WHAT YOU SHOULD DO:
Pull every line holding the word "presso" from the data below and copy it.

MATERIAL TO PROCESS:
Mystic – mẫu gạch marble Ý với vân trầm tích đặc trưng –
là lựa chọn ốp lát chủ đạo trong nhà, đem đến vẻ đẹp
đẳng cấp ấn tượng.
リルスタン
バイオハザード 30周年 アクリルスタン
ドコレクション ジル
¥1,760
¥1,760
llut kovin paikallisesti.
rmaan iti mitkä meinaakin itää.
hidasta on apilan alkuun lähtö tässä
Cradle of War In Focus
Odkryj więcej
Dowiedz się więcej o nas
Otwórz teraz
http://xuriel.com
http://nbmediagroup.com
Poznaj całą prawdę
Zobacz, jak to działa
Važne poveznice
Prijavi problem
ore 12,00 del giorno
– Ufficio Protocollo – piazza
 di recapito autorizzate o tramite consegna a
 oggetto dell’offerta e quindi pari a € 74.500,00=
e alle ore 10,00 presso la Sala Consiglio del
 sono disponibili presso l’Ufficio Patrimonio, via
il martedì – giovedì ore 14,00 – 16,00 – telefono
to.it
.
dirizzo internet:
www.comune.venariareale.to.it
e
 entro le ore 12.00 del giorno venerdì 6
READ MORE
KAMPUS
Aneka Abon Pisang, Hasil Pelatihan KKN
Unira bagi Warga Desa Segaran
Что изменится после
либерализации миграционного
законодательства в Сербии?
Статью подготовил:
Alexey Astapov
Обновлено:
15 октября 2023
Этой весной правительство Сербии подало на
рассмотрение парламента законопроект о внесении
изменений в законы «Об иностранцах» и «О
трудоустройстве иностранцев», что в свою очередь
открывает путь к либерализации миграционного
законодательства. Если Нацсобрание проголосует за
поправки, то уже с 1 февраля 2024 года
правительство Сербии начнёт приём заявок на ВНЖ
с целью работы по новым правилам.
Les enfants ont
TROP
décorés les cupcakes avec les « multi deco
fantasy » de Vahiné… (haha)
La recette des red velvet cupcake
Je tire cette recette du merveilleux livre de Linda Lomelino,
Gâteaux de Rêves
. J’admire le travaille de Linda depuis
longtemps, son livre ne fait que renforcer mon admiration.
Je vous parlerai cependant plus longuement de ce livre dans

OUTPUT FOR THIS EXERCISE:
e alle ore 10,00 presso la Sala Consiglio del
 sono disponibili presso l’Ufficio Patrimonio, via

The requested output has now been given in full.